Records from a data source
____
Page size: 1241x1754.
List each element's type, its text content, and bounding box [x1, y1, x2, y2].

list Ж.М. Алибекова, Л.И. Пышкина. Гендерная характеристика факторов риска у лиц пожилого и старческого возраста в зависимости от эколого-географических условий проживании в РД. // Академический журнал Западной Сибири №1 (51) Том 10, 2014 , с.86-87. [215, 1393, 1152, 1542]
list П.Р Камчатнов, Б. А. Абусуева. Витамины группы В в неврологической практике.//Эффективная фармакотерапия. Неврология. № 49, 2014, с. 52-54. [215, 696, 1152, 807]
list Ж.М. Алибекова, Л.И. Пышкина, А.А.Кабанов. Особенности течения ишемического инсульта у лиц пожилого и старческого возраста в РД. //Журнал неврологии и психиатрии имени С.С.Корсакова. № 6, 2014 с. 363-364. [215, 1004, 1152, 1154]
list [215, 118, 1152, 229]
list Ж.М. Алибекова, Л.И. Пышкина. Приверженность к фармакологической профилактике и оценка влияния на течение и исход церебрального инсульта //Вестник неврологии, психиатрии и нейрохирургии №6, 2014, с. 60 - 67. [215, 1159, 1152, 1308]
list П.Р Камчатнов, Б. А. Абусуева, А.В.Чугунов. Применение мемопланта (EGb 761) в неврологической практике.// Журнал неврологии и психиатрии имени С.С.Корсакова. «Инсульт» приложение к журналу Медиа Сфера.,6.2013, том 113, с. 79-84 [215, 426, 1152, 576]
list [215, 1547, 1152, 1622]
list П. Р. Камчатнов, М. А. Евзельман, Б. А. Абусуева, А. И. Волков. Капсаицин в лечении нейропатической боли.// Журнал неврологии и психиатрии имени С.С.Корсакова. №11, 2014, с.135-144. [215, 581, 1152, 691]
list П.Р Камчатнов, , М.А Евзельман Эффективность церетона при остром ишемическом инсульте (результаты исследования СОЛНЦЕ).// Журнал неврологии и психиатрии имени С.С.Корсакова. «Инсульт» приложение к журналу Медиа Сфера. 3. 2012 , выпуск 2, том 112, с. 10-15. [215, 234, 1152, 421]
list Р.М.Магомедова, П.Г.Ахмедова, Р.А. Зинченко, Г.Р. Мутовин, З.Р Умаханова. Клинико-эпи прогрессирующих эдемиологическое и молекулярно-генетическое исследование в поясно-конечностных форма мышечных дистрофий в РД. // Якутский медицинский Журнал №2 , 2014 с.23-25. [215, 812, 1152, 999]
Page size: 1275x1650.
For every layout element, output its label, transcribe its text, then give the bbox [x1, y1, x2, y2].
____
-- TASK GOAL --
Transcribe every line of the records exactly, please.

-- RESPONSE TO THIS EXERCISE --
Page size: 1241x1754.
List each element's type, its text content, and bounding box [x1, y1, x2, y2].

list Ж.М. Алибекова, Л.И. Пышкина. Гендерная характеристика факторов риска у лиц пожилого и старческого возраста в зависимости от эколого-географических условий проживании в РД. // Академический журнал Западной Сибири №1 (51) Том 10, 2014 , с.86-87. [215, 1393, 1152, 1542]
list П.Р Камчатнов, Б. А. Абусуева. Витамины группы В в неврологической практике.//Эффективная фармакотерапия. Неврология. № 49, 2014, с. 52-54. [215, 696, 1152, 807]
list Ж.М. Алибекова, Л.И. Пышкина, А.А.Кабанов. Особенности течения ишемического инсульта у лиц пожилого и старческого возраста в РД. //Журнал неврологии и психиатрии имени С.С.Корсакова. № 6, 2014 с. 363-364. [215, 1004, 1152, 1154]
list [215, 118, 1152, 229]
list Ж.М. Алибекова, Л.И. Пышкина. Приверженность к фармакологической профилактике и оценка влияния на течение и исход церебрального инсульта //Вестник неврологии, психиатрии и нейрохирургии №6, 2014, с. 60 - 67. [215, 1159, 1152, 1308]
list П.Р Камчатнов, Б. А. Абусуева, А.В.Чугунов. Применение мемопланта (EGb 761) в неврологической практике.// Журнал неврологии и психиатрии имени С.С.Корсакова. «Инсульт» приложение к журналу Медиа Сфера.,6.2013, том 113, с. 79-84 [215, 426, 1152, 576]
list [215, 1547, 1152, 1622]
list П. Р. Камчатнов, М. А. Евзельман, Б. А. Абусуева, А. И. Волков. Капсаицин в лечении нейропатической боли.// Журнал неврологии и психиатрии имени С.С.Корсакова. №11, 2014, с.135-144. [215, 581, 1152, 691]
list П.Р Камчатнов, , М.А Евзельман Эффективность церетона при остром ишемическом инсульте (результаты исследования СОЛНЦЕ).// Журнал неврологии и психиатрии имени С.С.Корсакова. «Инсульт» приложение к журналу Медиа Сфера. 3. 2012 , выпуск 2, том 112, с. 10-15. [215, 234, 1152, 421]
list Р.М.Магомедова, П.Г.Ахмедова, Р.А. Зинченко, Г.Р. Мутовин, З.Р Умаханова. Клинико-эпи прогрессирующих эдемиологическое и молекулярно-генетическое исследование в поясно-конечностных форма мышечных дистрофий в РД. // Якутский медицинский Журнал №2 , 2014 с.23-25. [215, 812, 1152, 999]
Page size: 1275x1650.
For every layout element, output its label, transcribe its text, then give the bbox [x1, y1, x2, y2].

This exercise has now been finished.